I’m calling this Document 12.
Document 12 is being written in a Word document, because my Internet connection is poor and creaky. It’s the 12th document I appear to have opened within a certain period of time. It named itself, kind of like it has its own soul. I merely accepted. I said: “Yes, you may take the name of Document 12.”
Can a document have a soul? And what happens when I copy paste it into the InterWebs? Does a little of its soul leach away? Is it a clone, an ember, a scrap of white glare that says writeonmewriteonme you poor wretched wannabe something or other that you are not…yet.
See, the winter isn’t doing me so well. I think I’m going mad. I really do. I try to be funny because it’s the only way I can keep going, I think. It’s February 1, 2011. I will make it to March. I always have.

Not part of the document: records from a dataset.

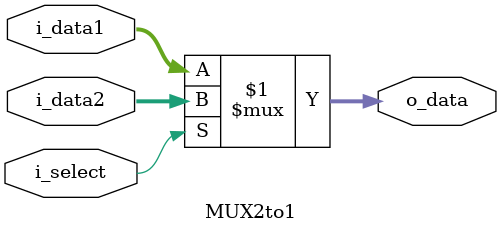
<source format=v>
module MUX2to1 #(
    parameter d_width = 32
)
(
    input [d_width -1 : 0] i_data1,
    input [d_width -1 : 0] i_data2,
    input i_select,
    output [d_width -1 : 0] o_data
);

assign o_data = (i_select) ? i_data2 : i_data1;

endmodule
</source>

I haven’t been using my new SAD lightbox properly, even though bug-eyed bunnies with garlands of daisies fairly leapt out of it the first time I tried it. I don’t have time to sit in front of it. I’m supposed to sit there for half an hour, with a book or whatever, while it glares its shiny happy light of wonder at my stricken face, and heals me.
Could it heal me?
What about a vitamin, or a special pill that rattles in my purse like manna, knowing it will pull myself in tight, like a cloak? My legs and arms will be safe by my sides. The world will not devour me, at least not whole.
I sometimes walk along the street and think: I am going to fall, and no one will catch me. I don’t mean a clumsy-footed fall on the ice, while pedestrians laugh and throw eggs and offal at me. I mean, perhaps, that I will stay below, and the world will rise above like a balloon growing distant, with all its warm laughter and colors. So my falling will be more like being left behind.
Or maybe I will forget how to find myself, and where I am, and when I take my glasses off I will not see. Nothing belongs to me; my rings and necklaces are borrowed from the living. Someone might decide to turn off the lights. Someone else might simply close Document 12, and be done with it. Document 12 wants to live, though. It has a beating heart around its edges. Its borders are like the lake I once swam, where I thought I might drown when I had eaten too light a lunch and exercised too fiercely. Keep to the edges, and you will be safe.
I said to myself that day: “You must not panic here. You must put your head down into the water, and make it to the other side.” I put my head down, and I did. I was alone. I kept going.
I feel the flickerings of this sort of fear in the winter. The walls seem too far away, or too close. The ceiling seems lower than it usually does. Did it always meet the edge of the wall, just like that? One misstep and I could knock into a wall, or miss the doorframe. I never do. I never do, and I am strong. But I am also dizzy and weary and confused. I want to know what is wrong with me. Maybe what is wrong with me is also what is right with me. I have been dizzy since the age of three. I can no longer drive on the highway. I will win over this; I will not die.
Everything recedes away. I was talking to a friend the other day at the gym and the world lurched away from me until the edge of the weight machine seemed leagues distant and I felt faint, and I looked at his kind face, and I said: “I think I don’t feel so well.” So he walked me carefully over to the machine that dispenses the Powerade and other drinks, and I bought a Powerade with quarters and drank it.
“How will I get home?” I thought, sitting in a chair with my soft mittens pressed on my forehead. “I might as well be on the Moon.” I couldn’t see how my legs would move to get me there. I couldn’t see it at all. I could place a call, and ask for a ride. How weak would that seem!
But finally I got up, and walked, roughly, over the slurred ice and past the hulking snowdrifts and I don’t how I got there. I don’t know how, but I got home. Keep going.